A possible new oilseed crop for South Dakota and a proposed pulse plant in Harrold spell out a bright future for oilseeds and pulse crops in the state.
That’s the view of Rick Vallery of Pierre, for years the face of South Dakota Wheat Inc. Vallery left South Dakota Wheat Inc. in September to devote more time to representing the South Dakota Oilseeds Council and South Dakota Pulse Council. Vallery is executive director for both organizations.
Vallery had already been representing the oilseeds industry since 2005 and the pulse industry since 2007. Good things are happening in both of those segments of agriculture, Vallery said.
There’s a lot of optimism among growers of pulse crops such as lentils, chickpeas and green and yellow field peas thanks largely to a proposed processing plant that is currently seeking investor support from across South Dakota. The plant, which is proposed for a site at Harrold, would create a regional market for pulse crops while creating jobs in Hughes County.
“There’s lots of opportunity in that industry for additional growth and expanded acres,” Vallery said.
Pulse producers pay a check-off equivalent to 1 percent of net value when the sell their crop to promote the industry.
Meanwhile, South Dakota oilseed growers – though not abandoning old faithful crops such as sunflower, especially in the central part of the state – are getting their first look at an experimental oilseed crop called carinata, Vallery said. It’s one of a number of crops that scientists are considering as a possible feedstock for making jet fuel.

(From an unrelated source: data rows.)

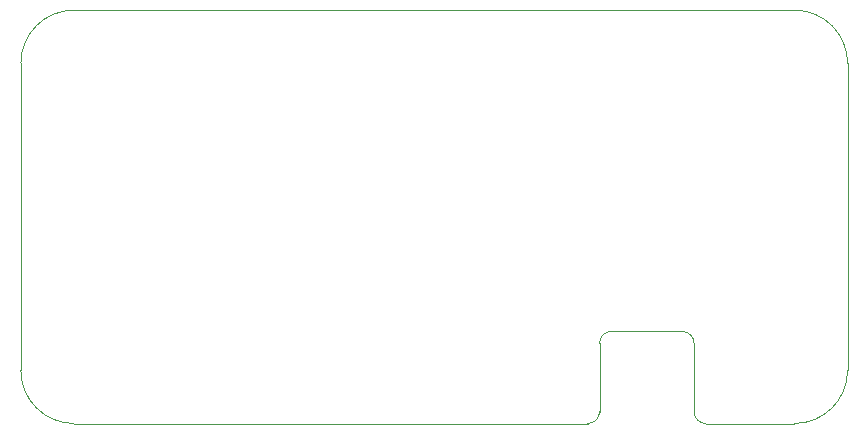
<source format=gbr>
%TF.GenerationSoftware,Altium Limited,Altium Designer,25.2.1 (25)*%
G04 Layer_Color=0*
%FSLAX45Y45*%
%MOMM*%
%TF.SameCoordinates,2968D444-F816-4350-AB46-43E4CE3DDFF8*%
%TF.FilePolarity,Positive*%
%TF.FileFunction,Profile,NP*%
%TF.Part,Single*%
G01*
G75*
%TA.AperFunction,Profile*%
%ADD103C,0.02540*%
D103*
X-3050000Y-1750000D02*
X1300000D01*
D02*
G03*
X1400000Y-1650000I0J100000D01*
G01*
Y-1070000D01*
D02*
G02*
X1500000Y-970000I100000J0D01*
G01*
X2100000D01*
D02*
G02*
X2200000Y-1070000I0J-100000D01*
G01*
Y-1650000D01*
D02*
G03*
X2300000Y-1750000I100000J0D01*
G01*
X3050000D01*
D02*
G03*
X3500000Y-1300000I0J450000D01*
G01*
Y1300000D01*
D02*
G03*
X3050000Y1750000I-450000J0D01*
G01*
X-3050000D01*
D02*
G03*
X-3500000Y1300000I0J-450000D01*
G01*
Y-1300000D01*
D02*
G03*
X-3050000Y-1750000I450000J0D01*
G01*
%TF.MD5,cc9a00facd01e0c2871b1a8ead29b838*%
M02*

</source>
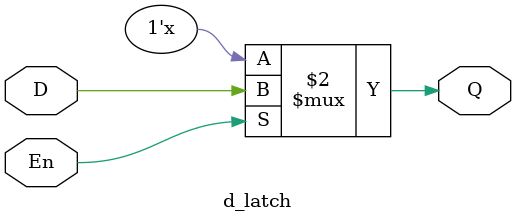
<source format=v>
module d_latch (
    input D,
    input En,
    output reg Q
);

    always @(*) begin
        case (En)
            1'b0: Q = Q;
            1'b1: Q = D;
        endcase
    end
endmodule

</source>
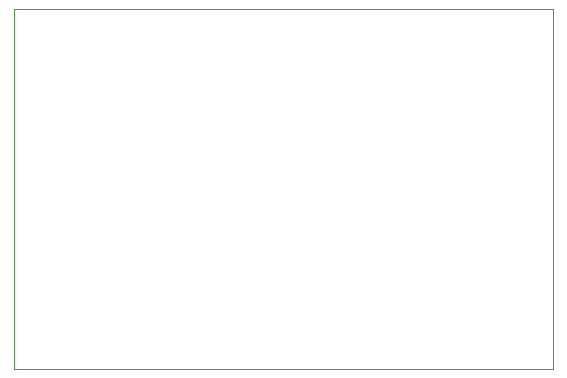
<source format=gbr>
G75*
%MOIN*%
%OFA0B0*%
%FSLAX25Y25*%
%IPPOS*%
%LPD*%
%AMOC8*
5,1,8,0,0,1.08239X$1,22.5*
%
%ADD10C,0.00000*%
D10*
X0001000Y0001000D02*
X0001000Y0120951D01*
X0180921Y0120951D01*
X0180921Y0001000D01*
X0001000Y0001000D01*
M02*

</source>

“We’re working with some people in South Dakota State University to develop an oilseeds crop for jet fuel. It might be something we are growing now in South Dakota, it might be something totally new to South Dakota,” Vallery said, adding that it might be possible to use the corn oil left in the dried distillers grains produced as a co-product from processing corn into ethanol, then mix that corn oil with a different oil such as sunflower, safflower or canola oil in the process of making jet fuel.
Vallery said the checkoff that farmers pay – 4 cents per hundredweight of oilseeds sold in South Dakota, whether flax, sunflower, safflower or canola – will help pay for continuing research into such new uses for oilseeds. But he added that the South Dakota Oilseeds Initiative, approved by the South Dakota Legislature in 2012, set aside $450,000 for oilseed work. Much of the matching funding needed to access that money is already rolling in from sources such as the Sun Grant Initiative.
Vallery added that the crucial factor is that the crops have to grow well and yield well in South Dakota. Another potential oilseed crop called camelina needs further research to adapt it to South Dakota; and oilseed producers remain interested in other possibilities such as a winter canola that will deal with South Dakota’s summer heat better than spring-planted varieties.